Fixed Payments


Fixed (Rent) Payments

 

under socialism, the method by which the profits of a state enterprise that do not depend on or arise from the activity of the enterprise are incorporated into the state budget. Fixed (rent) payments form one of the primary types of payment from profits; through them, net revenue from particularly favorable natural conditions, transportation facilities, or economic and technical factors is paid into the budget.

In the extractive industries, such factors as the location of minerals, the depth of occurrence, the thickness of the bed, and the metal content in the ore significantly affect production costs and profitability. Therefore, geological factors may give rise to the income that does not arise from the activity of the enterprise, providing the extracted raw material is sold at the prevailing wholesale price. Rent payments having the nature of differential net revenue (seeDIFFERENTIAL RENT) are established for enterprises in the extractive industries (petroleum, gas, iron ore, chromite ore, asbestos).

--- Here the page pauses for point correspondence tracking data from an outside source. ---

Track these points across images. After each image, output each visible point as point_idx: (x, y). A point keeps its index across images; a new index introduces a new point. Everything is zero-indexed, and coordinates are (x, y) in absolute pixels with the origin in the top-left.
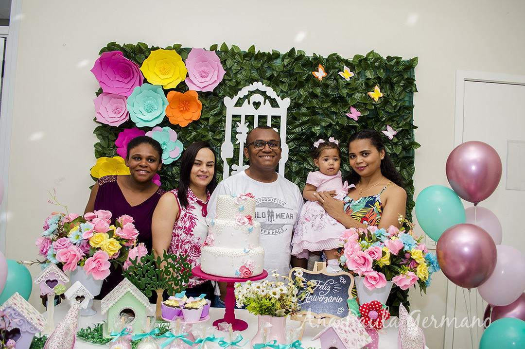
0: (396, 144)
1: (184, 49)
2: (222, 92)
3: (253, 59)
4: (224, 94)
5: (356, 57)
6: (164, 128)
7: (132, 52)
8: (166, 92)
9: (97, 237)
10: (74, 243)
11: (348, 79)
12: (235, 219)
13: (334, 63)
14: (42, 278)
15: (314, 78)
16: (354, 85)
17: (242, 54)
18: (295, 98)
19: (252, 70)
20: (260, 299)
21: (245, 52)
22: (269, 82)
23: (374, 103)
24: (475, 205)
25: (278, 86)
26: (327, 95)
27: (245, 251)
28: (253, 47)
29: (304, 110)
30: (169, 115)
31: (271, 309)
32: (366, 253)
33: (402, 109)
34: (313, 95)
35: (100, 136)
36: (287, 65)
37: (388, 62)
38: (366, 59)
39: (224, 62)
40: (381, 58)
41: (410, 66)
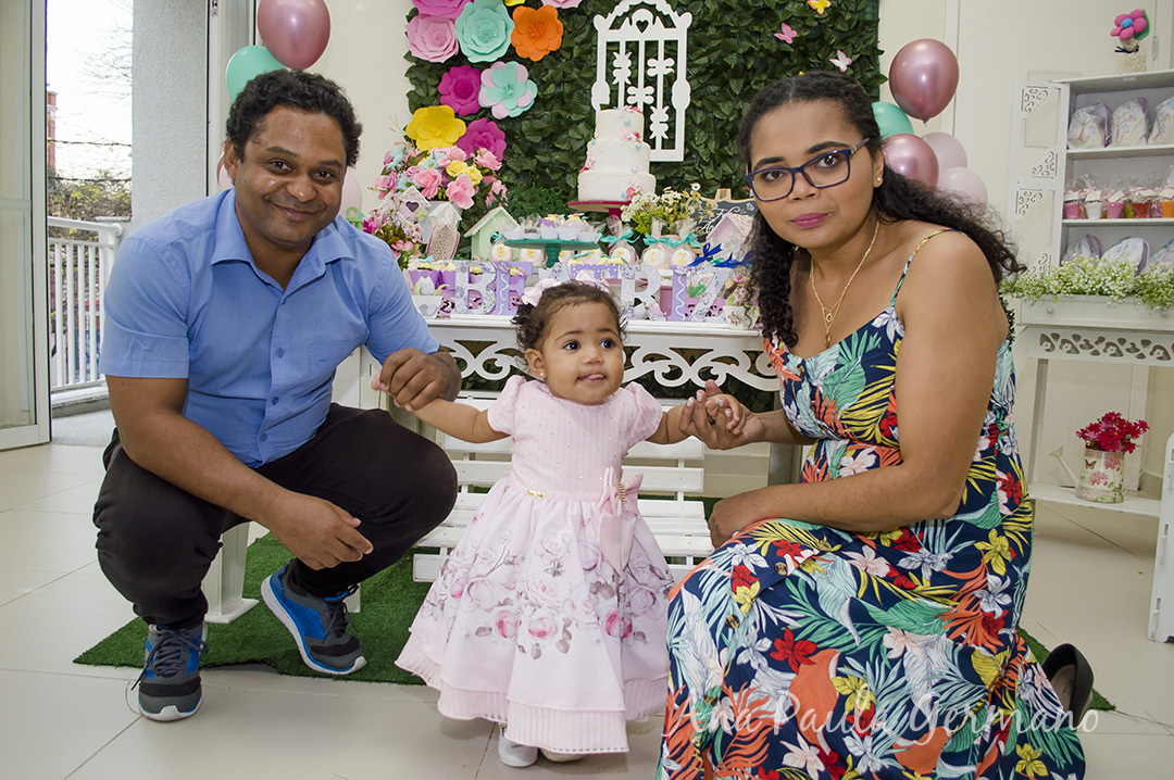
2: (591, 9)
4: (594, 11)
6: (509, 63)
8: (511, 10)
9: (454, 166)
12: (620, 135)
18: (699, 13)
23: (817, 16)
24: (925, 121)
26: (747, 8)
27: (632, 170)
29: (712, 31)
30: (515, 43)
33: (861, 24)
34: (726, 8)
35: (415, 81)
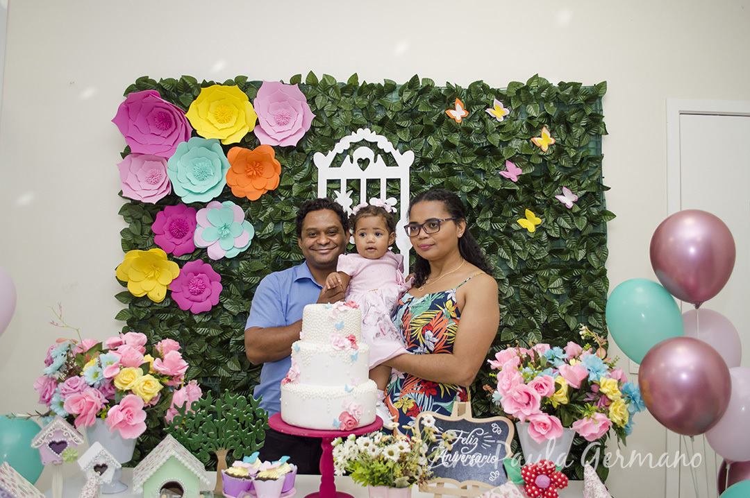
0: (577, 215)
1: (252, 82)
2: (311, 146)
3: (356, 93)
4: (314, 148)
5: (512, 85)
6: (225, 203)
7: (173, 91)
8: (226, 149)
9: (125, 375)
10: (91, 384)
11: (501, 120)
12: (331, 342)
13: (478, 95)
14: (43, 439)
15: (449, 120)
16: (510, 128)
17: (339, 88)
18: (421, 150)
19: (354, 111)
20: (370, 461)
21: (343, 84)
22: (380, 129)
23: (541, 153)
24: (697, 307)
25: (395, 133)
26: (470, 145)
27: (346, 389)
28: (355, 77)
29: (435, 168)
30: (231, 183)
31: (387, 477)
32: (530, 388)
33: (585, 160)
34: (449, 146)
35: (130, 218)
36: (408, 102)
37: (562, 91)
38: (527, 88)
39: (311, 101)
40: (549, 86)
41: (595, 95)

In manufacturing and refining, costs and profitability depend to a great extent on such technological and economic factors as the type of production process, the scale of production, the level of mechanization, the types of raw materials, and the cost of production assets. In these branches of industry, stable fixed (rent) payments are established for enterprises whose profitability exceeds the average for the branch owing to factors that are beyond the enterprises’ control. In all branches of production, profitability is affected by the distances over which raw materials and finished goods must be shipped.

Fixed (rent) payments were introduced in the USSR in the course of economic reforms on the basis of the decree of Oct. 4, 1965, of the Central Committee of the CPSU and the Council of Ministers of the USSR entitled “On Improving Planning and Strengthening the Economic Stimulation of Industrial Production.” In 1975, fixed (rent) payments constituted approximately 4 percent of industry’s total profits and approximately 7 percent of the payment from profits into the budget. Approximately two-thirds of all fixed (rent) payments come from the extractive branches of industry. The bulk is paid by petroleum enterprises (more than 40 percent), enterprises of light industry (more than 25 percent), and enterprises of the gas industry (approximately 20 percent).

Fixed (rent) payments perform three interrelated functions: they help to distribute profits between enterprises (sectors) and the state budget; they serve to equalize the profitability of enterprises producing the same types of products; and they give enterprises an incentive to make the fullest possible use of internal resources.

The fixed (rent) payments of enterprises in the extractive industries are usually made on the basis of physical output, that is, so much per ton of crude oil or ore or per 1,000 cu m of natural gas. In manufacturing and processing, the payments are calculated as a percentage of either sales (in wholesale prices) or total profit. The size of fixed (rent) payments is such that the profitability of a given enterprise will be no lower than the average for that sector. It is fixed (usually for a period of several years) by the State Committee on Prices and the Ministry of Finance of the USSR in consultation with the appropriate ministries.

Fixed (rent) payments are also used in certain other socialist countries. They are referred to as fixed payments in the Mongolian People’s Republic, as production taxes in the Hungarian People’s Republic, and as budget differentials in the Polish People’s Republic.

In most capitalist countries, part of the capitalist profit is paid directly to the government in the form of royalties.